Abstract 480: Dopamine d1 Receptor Requires Both gQ/11? and gI for Downstream Signaling in Human Kidney 2 Cells

Abstract

Renal dopamine D1 receptor (D1R) plays pivotal role in maintaining sodium homeostasis and blood pressure (BP). It does so by either coupling to G s or G q proteins and engaging downstream signaling molecules. Renal proximal tubular cells from human kidney, HK-2 cells, are important ex vivo tool to study mechanistic aspect of D1R signaling cascade involved in BP regulation. Recently, however, it is reported that D1R is uncoupled from G s protein suggesting attenuation of the receptor’s downstream signaling in HK-2 cells. In this study we wanted to determine whether D1R is coupled to Gq proteins in HK-2 cells . To test this, we measured the activity of a downstream surrogate marker of G q stimulation, protein kinase C (PKC), by undertaking following experimental manipulations and comparing them with a known activator of G q , angiotensin II (Ang II). Fenoldopam (FD, 1μM, 10 min), a D1R agonist, increased PKC activity to the levels of a direct activator (PMA, a phorbol ester, 1μM, 15 min) of PKC activity (in ng/μl: Control vs FD vs PMA: 0.31 + 0.04 vs 1.08 + 0.05 vs 1.02 + 0.07). FD-mediated PKC stimulation was attenuated in the presence of D1R antagonist ( SCH23390 , 10μM), PKC inhibitor (chelerythrin chloride, 1μM), G q depletion (siRNA, 200 nM) and pertussis toxin (PTX, an inhibitor of G i protein, 100 ng/ml).

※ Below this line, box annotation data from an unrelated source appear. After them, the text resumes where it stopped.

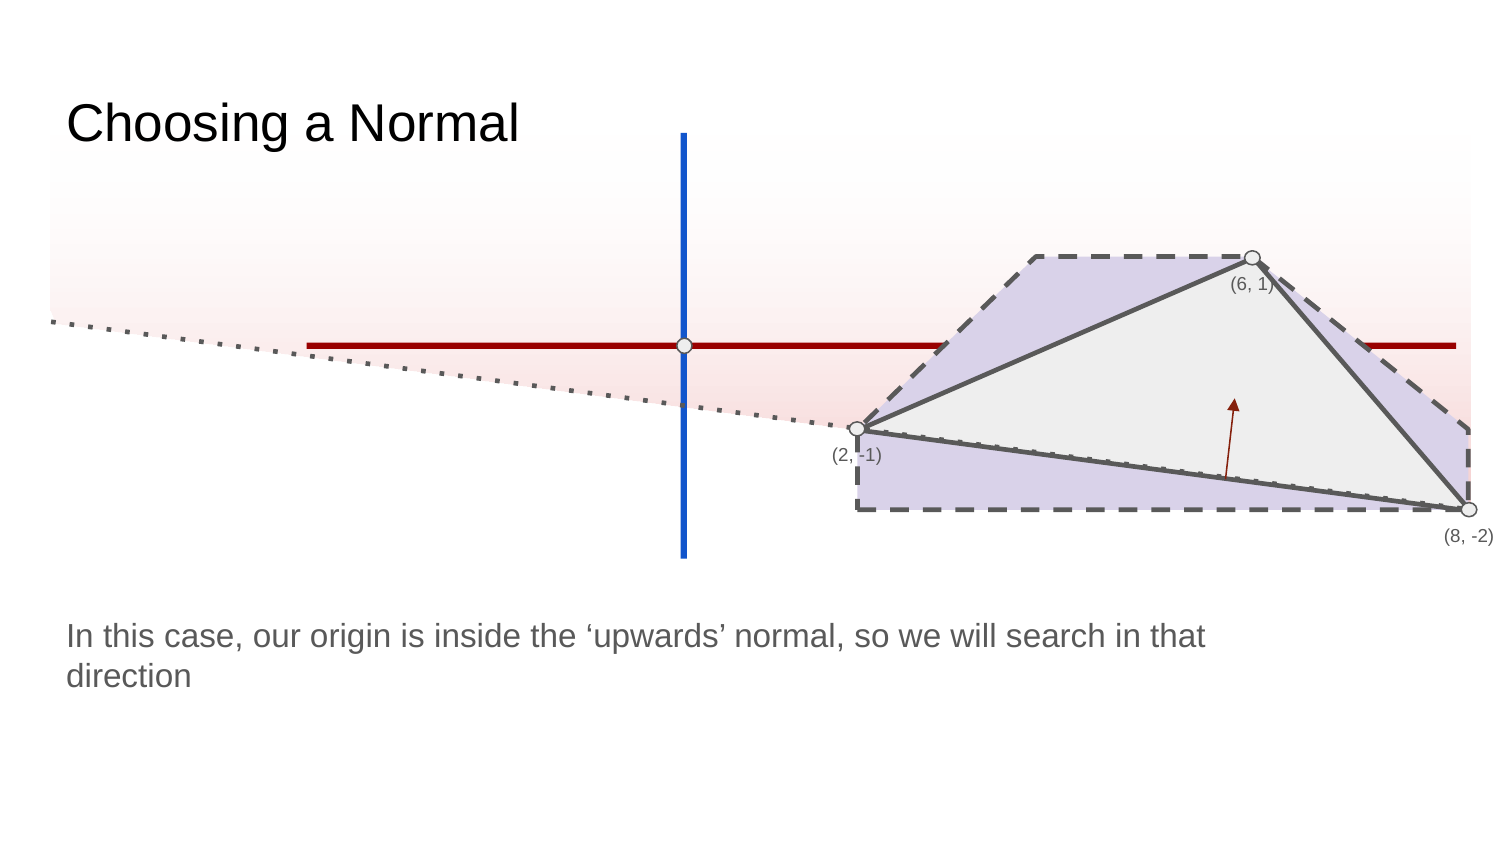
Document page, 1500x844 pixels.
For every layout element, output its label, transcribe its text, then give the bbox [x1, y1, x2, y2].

text_box In this case, our origin is inside the ‘upwards’ normal, so we will search in that direction [51, 599, 1264, 710]
text_box (6, 1) [1201, 264, 1303, 303]
text_box (2, -1) [806, 435, 908, 474]
title Choosing a Normal [51, 72, 1449, 167]
text_box [50, 119, 1477, 517]
text_box (8, -2) [1418, 515, 1500, 554]
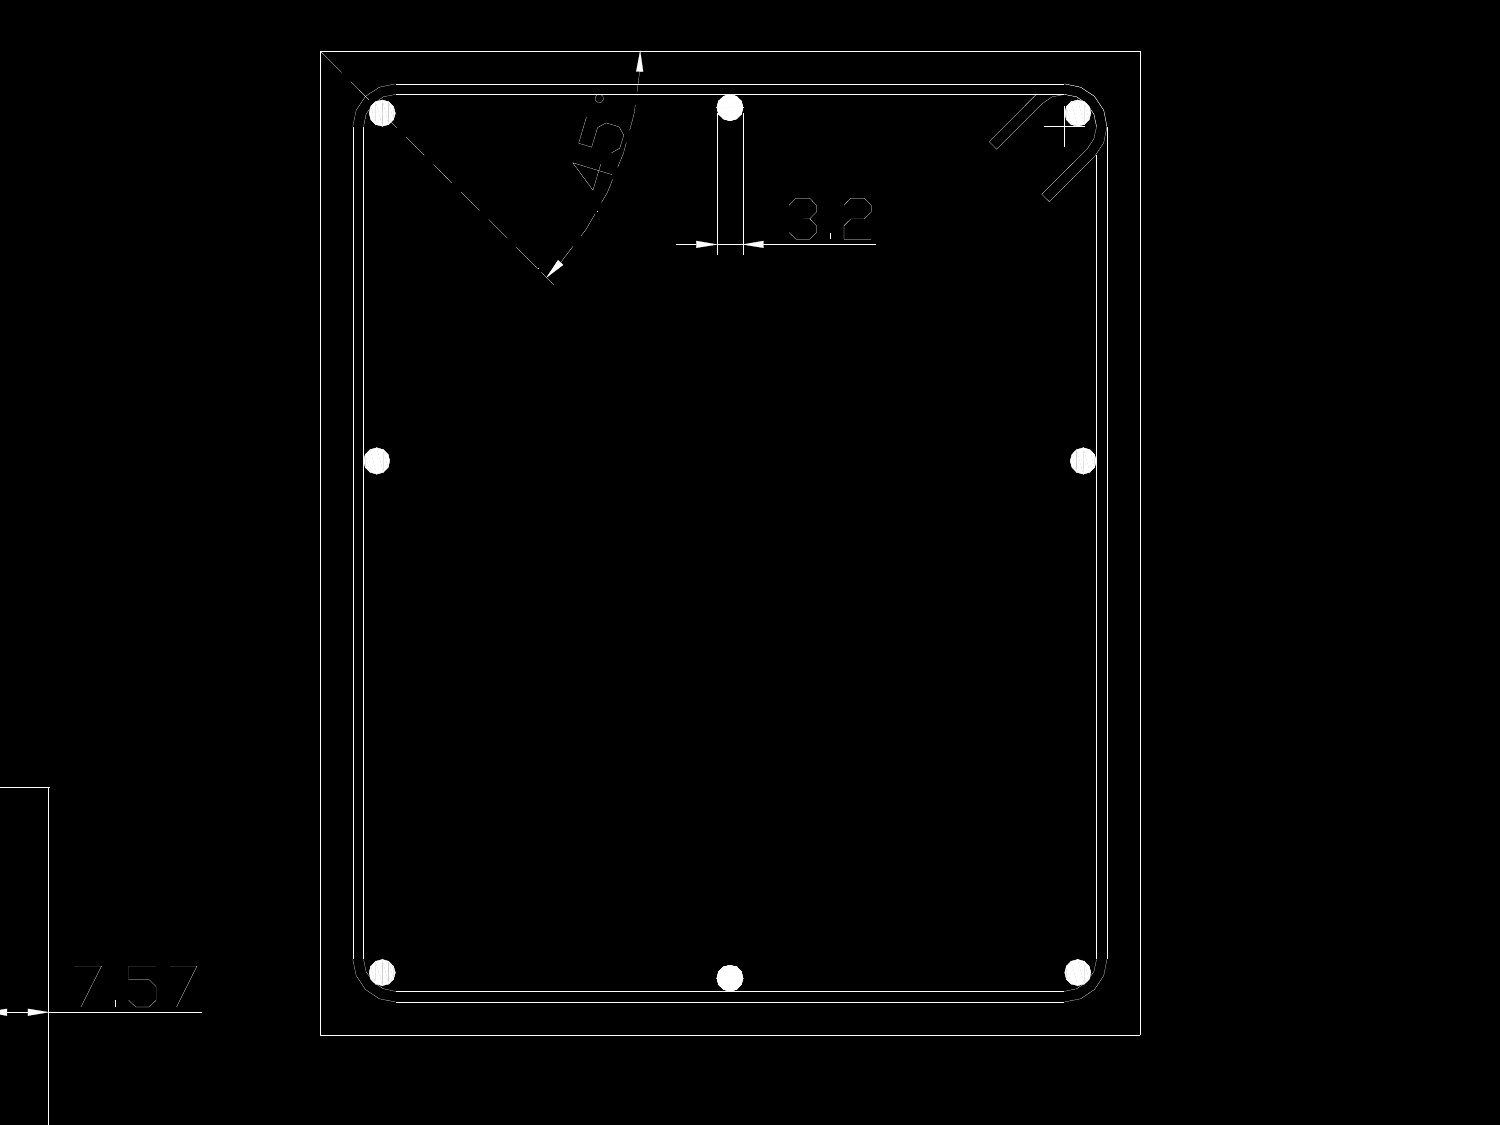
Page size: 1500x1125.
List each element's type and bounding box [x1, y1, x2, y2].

Similarly, Ang II (1μM, 10 min) increased PKC activity (in ng/μl: Control vs Ang II: 0.31 + 0.04 vs 1.05 + 0.15) which was attenuated in the presence of Ang II AT1 receptor blocker (candesartan, 1μM), chelerythrin chloride, G q siRNA and PTX. Furthermore, FD increased 35 S-GTPγS binding, an index of D1R function (cpm/μg protein: Control vs FD: 414 + 104 vs 1188 + 43), and abundance of G q (Density units: Control vs FD: 30 + 8 vs 47 + 12) in the cellular membranes. Our results suggest that (i) D1R is functional; (ii) not only D1R but also AT1R downstream signaling is intact, which requires (iii) both G q and G i G-proteins in HK-2 cells.